陈福香提着背篓左侧的绳子,缓缓把背篓放了下来,笑眯眯地说:“奶奶,不重的,向上拿得多。”
她就背了一点点野菜和一些野鸡蛋、鸟蛋,其他的都是陈向上拿的。
“小子皮实,就该让他多拿一点。”四奶奶心疼地看着她红扑扑的小脸,“看看,都出汗了,赶紧回屋歇歇,饿了吧,先吃饭。”
“嗯!”陈福香一边点头,一边悄悄好奇地打量着站在门口的岑卫东。这个就是向上说的那个借住在他们家的大哥哥吗?长得挺好看的,不过比哥哥还是要差一点,哥哥在她心里最好看了,谁都比不上。

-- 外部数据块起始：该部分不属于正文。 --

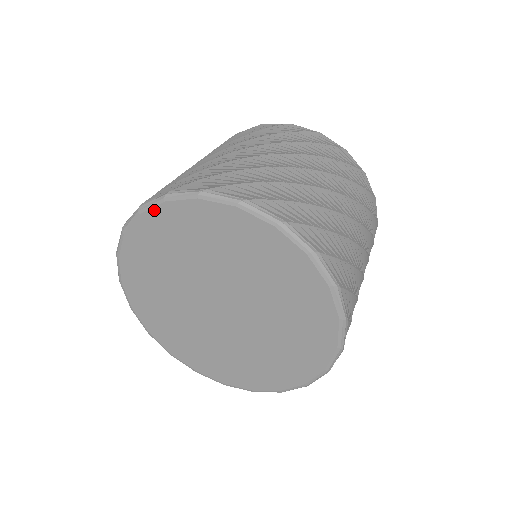
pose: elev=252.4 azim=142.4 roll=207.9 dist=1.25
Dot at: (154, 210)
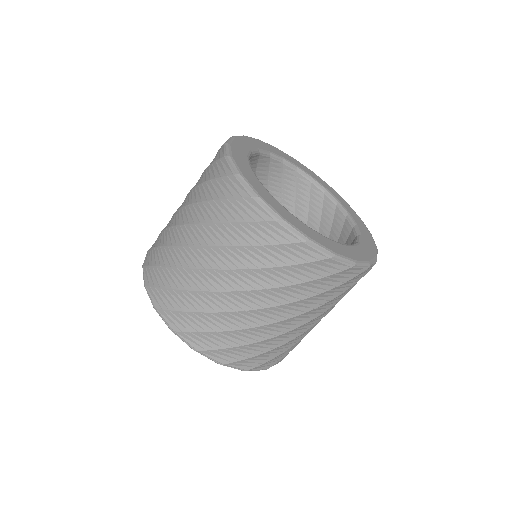
Dot at: occluded
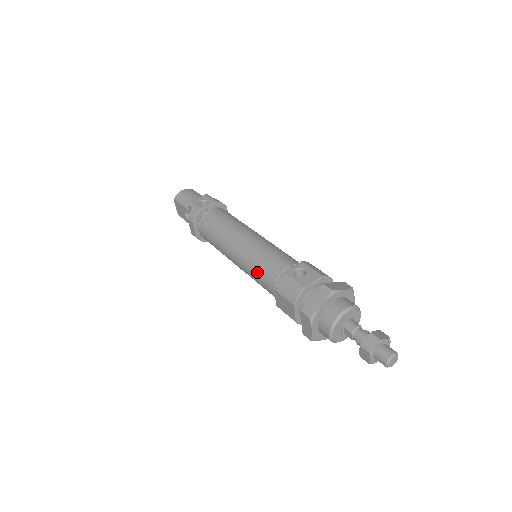
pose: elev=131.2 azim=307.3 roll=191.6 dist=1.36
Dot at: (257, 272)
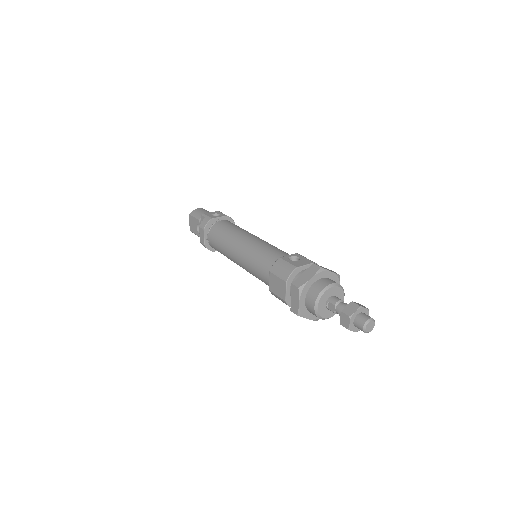
Dot at: (256, 262)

她以为自己的小动作很隐秘,但哪儿能逃过岑卫东的眼睛。
岑卫东收起心里的震惊,上前接过四奶奶手里的背篓说:“我来吧。”
四奶奶已经很习惯这个热心的年轻人的帮忙了,将背篓递给了他,转头跟陈福香介绍:“这是在我们家借住的小岑,你跟着向上一块儿叫卫东哥。”
陈福香乖巧地唤了一声:“卫东哥。”
声音像百灵鸟一样清脆又带点软糯,端是乖巧,脸上的笑容像水洗过的天空,没有一丝一毫的阴霾,丝毫不像是个有着悲惨童年的姑娘。
岑卫东微微闪神,这样天真治愈的笑容对经历战争创伤的人来说有致命的吸引力,他忍不住多看了两眼,有些明白陈阳和四奶奶祖孙俩为何如此疼爱她了。
“小岑啊,这就是我跟你说的,陈阳的妹子,福香。”
岑卫东颔首,笑得像个邻家大哥哥,和善地说:“福香你好,我是岑卫东。”
打过招呼,大家把东西拿进了屋。四奶奶立即去打了一盆凉水过来:“福香,洗把脸,洗洗手,先喝点水,歇一歇。”

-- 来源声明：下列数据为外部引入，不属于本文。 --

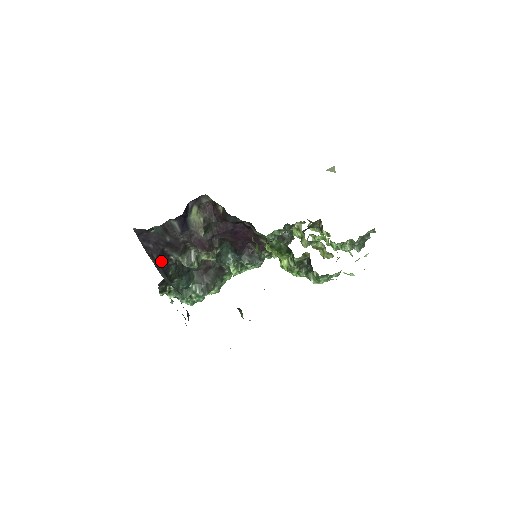
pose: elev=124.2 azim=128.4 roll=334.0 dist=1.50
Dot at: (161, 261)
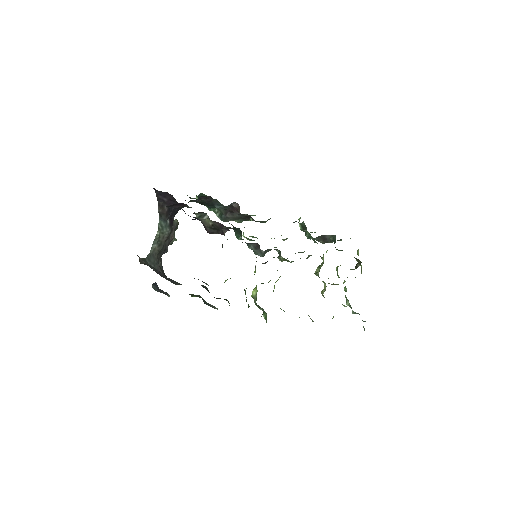
Dot at: (174, 206)
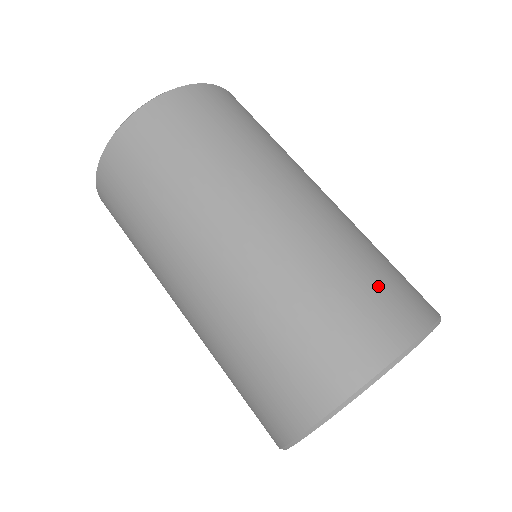
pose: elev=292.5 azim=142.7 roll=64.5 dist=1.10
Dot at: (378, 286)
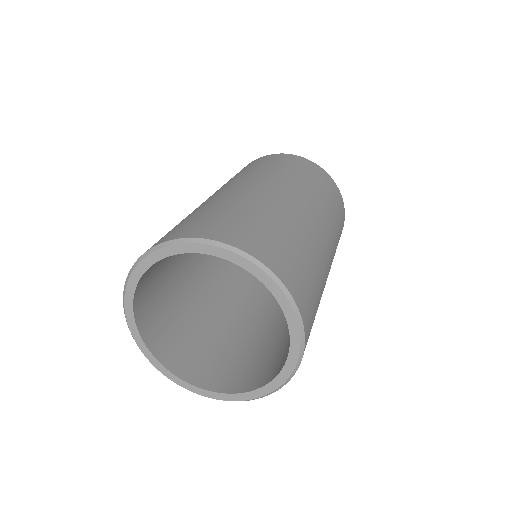
Dot at: (189, 221)
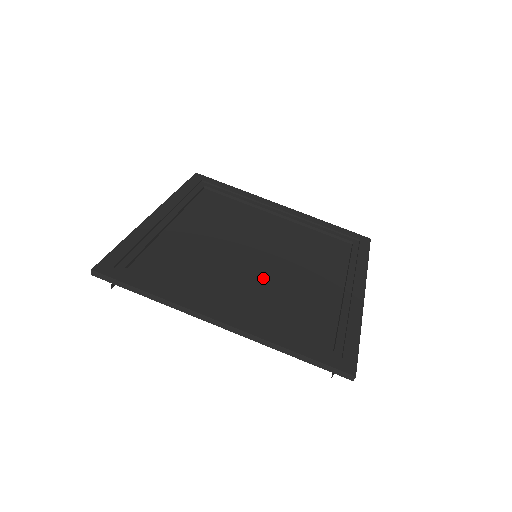
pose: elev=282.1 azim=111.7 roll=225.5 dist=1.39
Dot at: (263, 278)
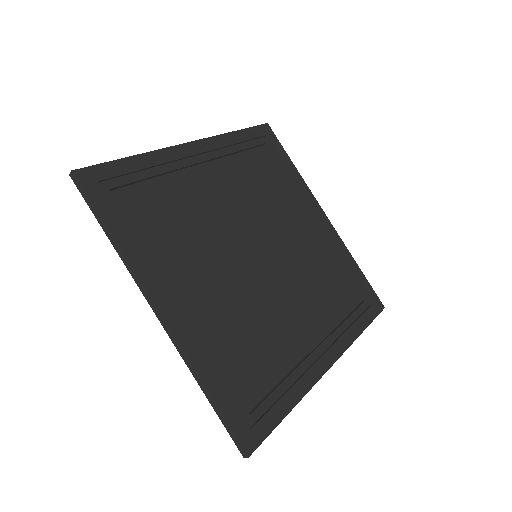
Dot at: (243, 286)
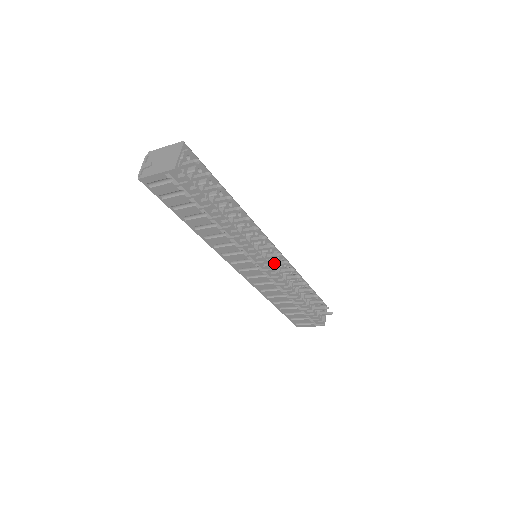
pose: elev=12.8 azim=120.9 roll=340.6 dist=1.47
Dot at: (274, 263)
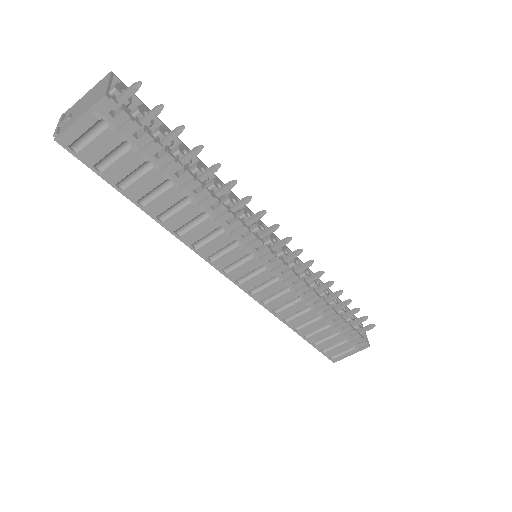
Dot at: (283, 259)
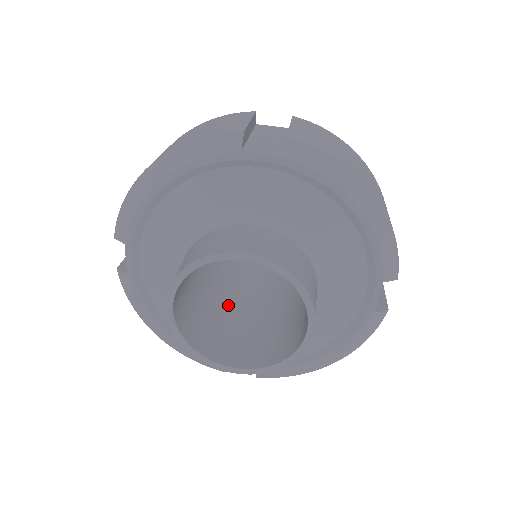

说着,她从陈向上的背篓里拿了四个野鸡蛋,又在门口的自留地里扯了一把小葱,走进灶房,快速弄了个香葱炒蛋,端上桌。
“小岑,福香,向上,吃饭了。”
陈向上立即跑进灶房,看到灶台上香喷喷的炒鸡蛋,开心了:“奶奶,你真好。”
“端出去,趁热吃。”四奶奶催促他。
几个人把饭菜端上桌,开始吃饭。
这顿饭算不上丰盛,不过好在量多,能够填饱肚子。
岑卫东发现,虽然贫穷,但两个孩子的教养都很好,鸡蛋上桌也并没有抢,饭吃了一半,还剩半碗炒鸡蛋,看得出来,他们都很克制。

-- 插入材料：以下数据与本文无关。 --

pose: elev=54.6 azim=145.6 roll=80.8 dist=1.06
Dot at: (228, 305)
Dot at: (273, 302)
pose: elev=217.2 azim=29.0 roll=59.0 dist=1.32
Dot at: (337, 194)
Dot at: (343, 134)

还是四奶奶看不下去了,拿起盘子,分别拨了一些给三人:“快吃啊,冷了不好吃。”
吃过饭,外面的太阳很大,村里人陆续上工,除草、补种被鸟兽、虫子祸害的庄稼、施肥灌溉。不过他们四个都不用,四奶奶年纪大了,只在农忙的时候上工做些轻松点的活,陈向上割猪草,时间很自由。刚吃完饭,懒洋洋的,他不想动,招呼陈福香:“咱们来玩象棋吧?”
陈福香不想跟他玩:“我要跟四奶奶一起收拾蘑菇和木耳。”
他们今天挖了不少野菜、蘑菇,还采了一些木耳,数量比较多,吃不完,得弄干净,放在太阳下晒干,然后用塑料袋装起来。以后家里来客人了,木耳蘑菇泡胀又能做一道菜。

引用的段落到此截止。